Perhaps it’s more durable than I thought.

Posted on April 2, 2011 in Hounds, Life, the Universe and Everything by Jay7 Comments »

I’ve been a little busy this week.

It was my Mum’s ninety-first birthday on Monday, so we went down on Sunday to take her out for her birthday lunch and spend the day with her.  Previous to that I’d been busy too, scanning the family photo album to get made up into a book.  I wanted to take it back down to her and pick up the other one.  More on that later.


So why is this post called ‘Darcy’s Party’, and not ‘Mum’s Party’?  Because my Mum’s name is not Darcy, you know!  You didn’t know?  Oh.  Well.  OK, then.

Darcy is a Scottish Deerhound, almost nine years old and a tripod, like Sid.  Unlike Sid, however, Darcy lost her leg because she had osteosarcoma, a form of bone cancer.   Now, I’m guessing you don’t know a whole heap about bone cancer in dogs, so let me fill you in.

Osteosarcoma is … I’m tempted to say ‘vicious’, but of course, illnesses (even cancer) are not vindictive, they are opportunistic – they just happen.  Osteosarcoma can turn up in any dog, but mostly affects those with long leg bones, and for this reason, sighthounds are one of the breeds which are prone to it. Normally it begins in one of those long leg bones, and if it does, you’re lucky because you have the chance to amputate to save the dog the agony that goes along with bone cancer and also the possibility of a sudden, pathological fracture*.

Osteosarcoma is aggressive.  It’s extremely painful, it’s crippling, and it’s fast.  It’s also insidious because dogs will do all they can not to show pain until they have to, so by the time your dog shows an intractable limp it’s almost certainly too late to save her life.  Only 2% of dogs are cured by amputation plus chemo and/or radiation, for the others it’s only a matter of time until the cancer shows up somewhere else .. and then it’s a death sentence.

Darcy, bless her steel-grey fuzzy fur and her soft brown eyes and indomitable spirit, had her amputation surgery 42 months ago, which is all-but unheard of.  Some dogs get only weeks or a month or so after surgery, some get a year.  Rarely, they get two.  Darcy has had three and a half years and is still going strong, so on April 6th, she will celebrate her ninth birthday and also the fact that she is still cancer-free after so long.

Darcy owes her life in part to the incredibly dedicated research team led by Dr Couto at Ohio State University who are doing intensive, long-term research into this horrible cancer.  They are pioneering treatment, doing genetic studies, and taking email consultations from vets all over the world, giving opinions as to whether a particular digital radiograph shows signs of osteosarcoma or not.
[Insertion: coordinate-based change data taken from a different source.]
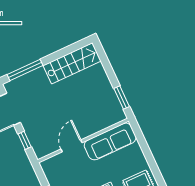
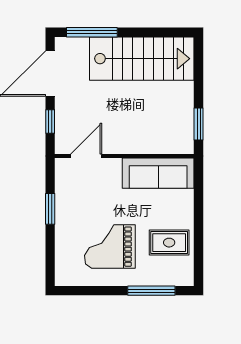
stairs: (72, 63) -> (142, 59), width x1.36, depth x1.51
door: (71, 146) -> (86, 156), moved

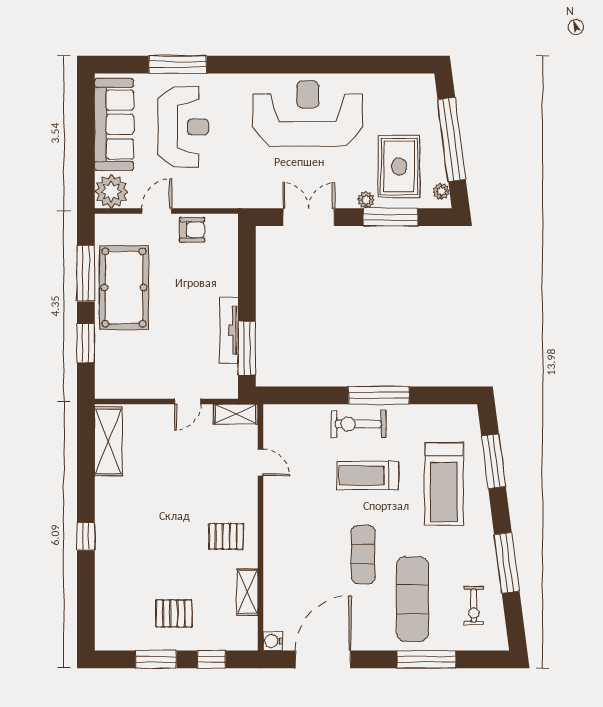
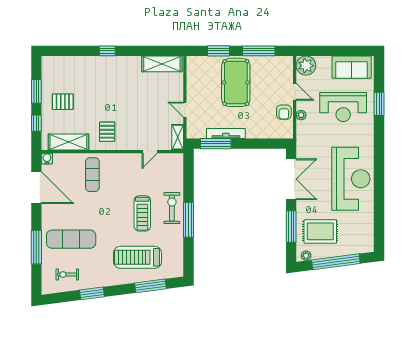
window: (178, 65) -> (379, 104), width x0.69
sofa: (114, 124) -> (352, 67), width x0.73
plant: (366, 200) -> (301, 115), moved
double door: (309, 217) -> (291, 179), width x1.37
pool table: (124, 288) -> (236, 82), moved, turned 90
treadmill: (368, 475) -> (142, 213), turned 180
exercise mat: (363, 554) -> (92, 175), moved, turned 90
window: (507, 563) -> (92, 293), width x0.69
shelving: (247, 592) -> (68, 142), width x1.50, depth x1.33
pallet: (174, 613) -> (63, 102), turned 90

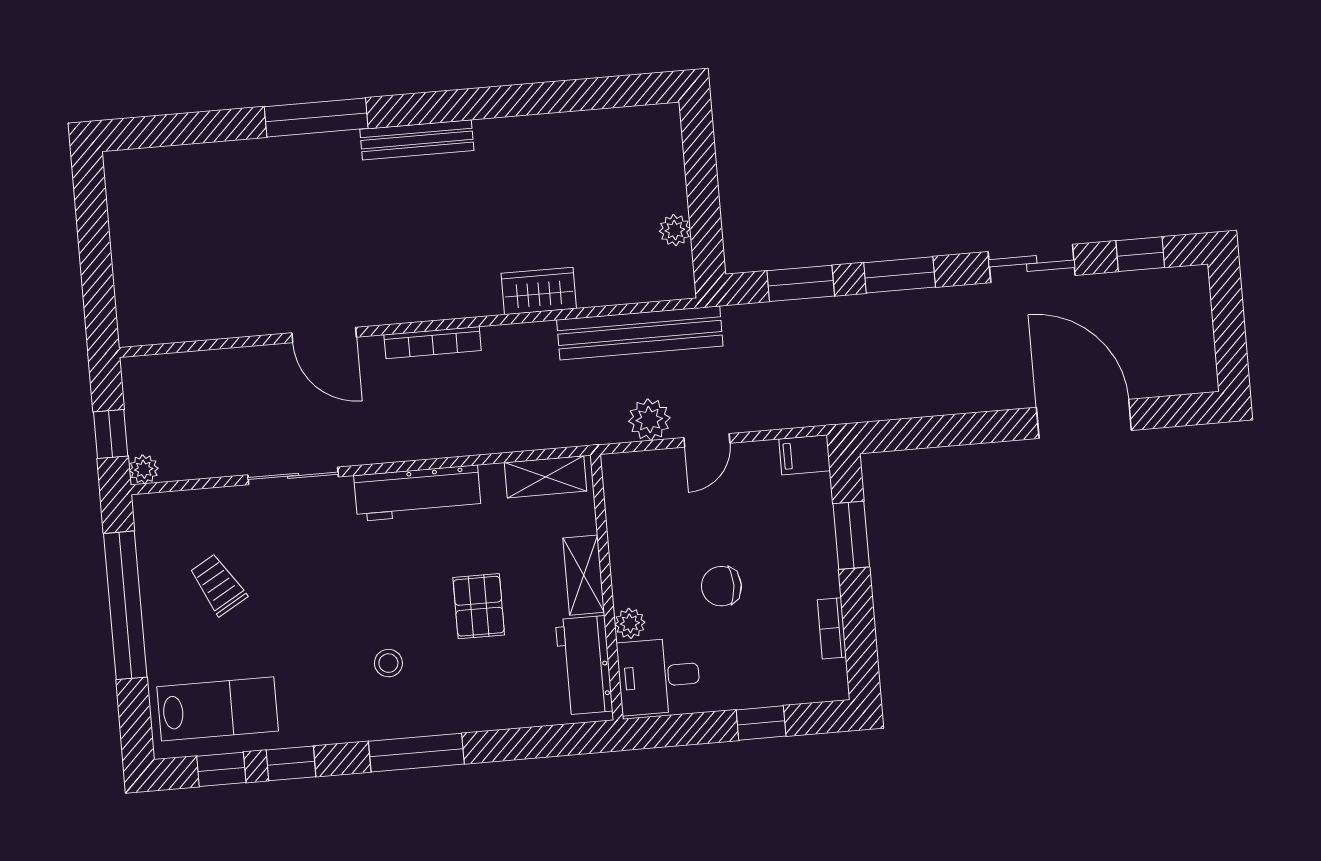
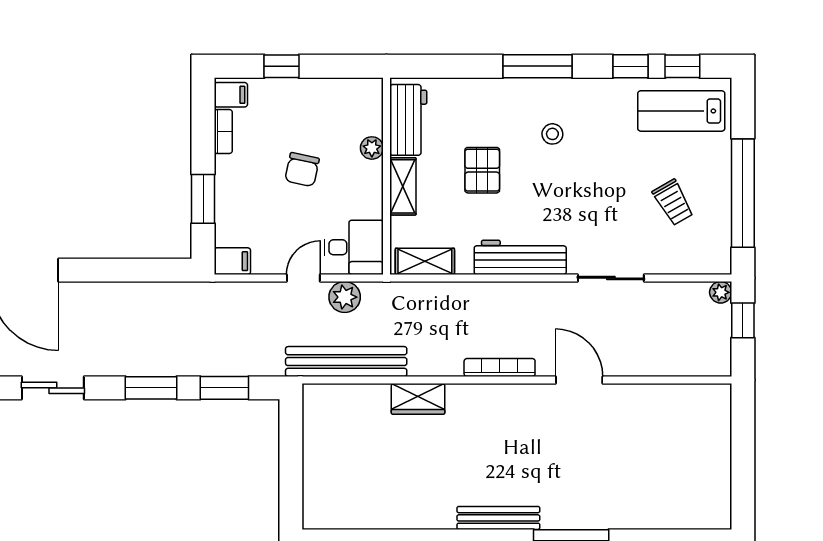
plant: (675, 230) -> (314, 435), removed
chair: (721, 586) -> (302, 170), turned 102
desk: (659, 676) -> (354, 247), moved
filing cabinet: (826, 679) -> (231, 95), added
They recommend treatment protocols, they implement treatment protocols, and for ex-racing greyhounds, the treatment is free, because race-bred greyhounds have a serious osteosarcoma problem in the US, and they need to see as many as possible in order to get a good picture of what’s going on.  Greyhounds do get osteosarcoma here, but only in the normal percentages, whereas some estimates suggest that more than half of all racing greyhounds in the US will die from it.
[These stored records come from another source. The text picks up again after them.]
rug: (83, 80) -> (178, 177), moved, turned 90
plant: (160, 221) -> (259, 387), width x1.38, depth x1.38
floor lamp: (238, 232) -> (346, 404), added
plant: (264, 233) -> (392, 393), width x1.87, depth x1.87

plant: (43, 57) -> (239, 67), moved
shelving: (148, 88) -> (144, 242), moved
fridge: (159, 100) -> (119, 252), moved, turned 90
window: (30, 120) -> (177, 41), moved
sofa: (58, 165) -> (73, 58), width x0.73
So what’s this got to do with me being busy this week?  Well, Darcy the deerhound is having a party on the web.  She has her own website and everything!  It’s going to be fun – but what it comes down to really is that her owner, the very dedicated B, is running an auction on Darcy’s website to raise money for the Greyhound Health & Wellness Programme at Ohio State University, where they treat so many hounds for their cancers.  And I’ve been busy getting a number of things made up and ready for the auction, which begins on the 6th April and runs until the 13th.
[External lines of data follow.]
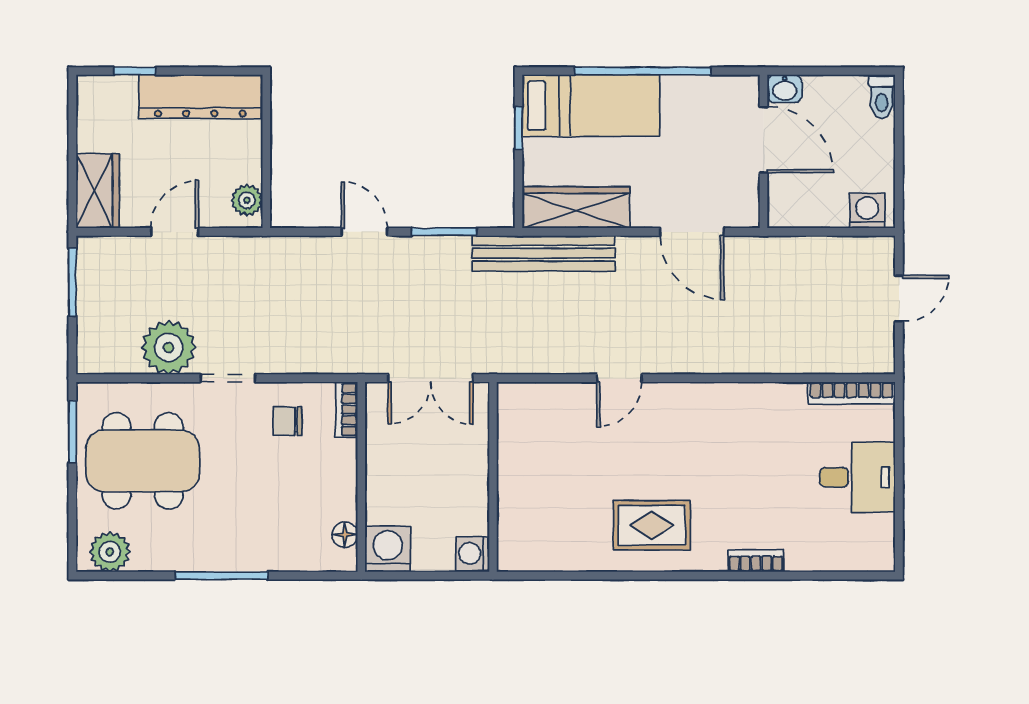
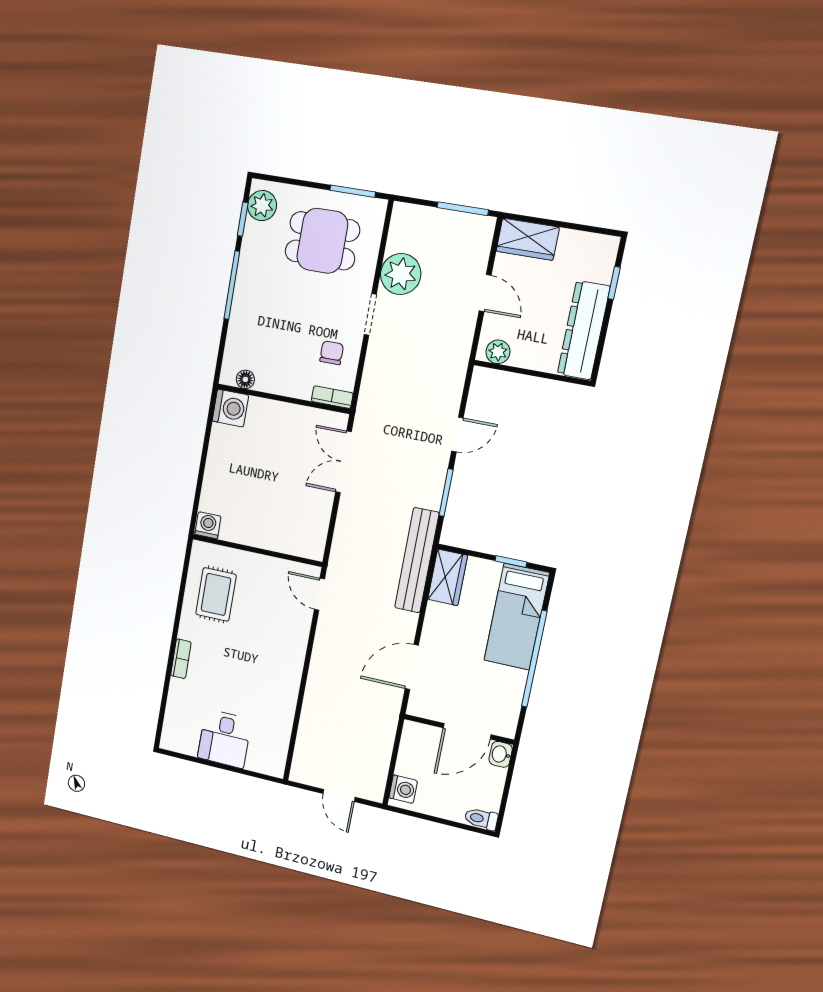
wardrobe: (576, 207) -> (448, 577), width x0.67
bookcase: (852, 393) -> (281, 748), removed
dining table: (143, 461) -> (322, 241), width x0.73
wall: (493, 477) -> (257, 550), moved
washing machine: (472, 554) -> (208, 525), moved
window: (132, 576) -> (243, 219), added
If you’re a dog owner, you might want to check it out. Some things are for UK bids only, but many will ship worldwide, often for free.  Go take a look!  It’s not open yet, but there are about a hundred items listed already – oh, and there is an online dog show too!


* A pathological fracture happens when the bone is no longer strong enough to support weight and just snaps or crumbles when the dog is doing something very ordinary – walking, or getting up from a bed, for example.  Pathological fractures do not heal when they’re caused by bone cancer, because this thing turns bone into a fragile, brittle ‘sponge’ and cancer cells do not regenerate normally.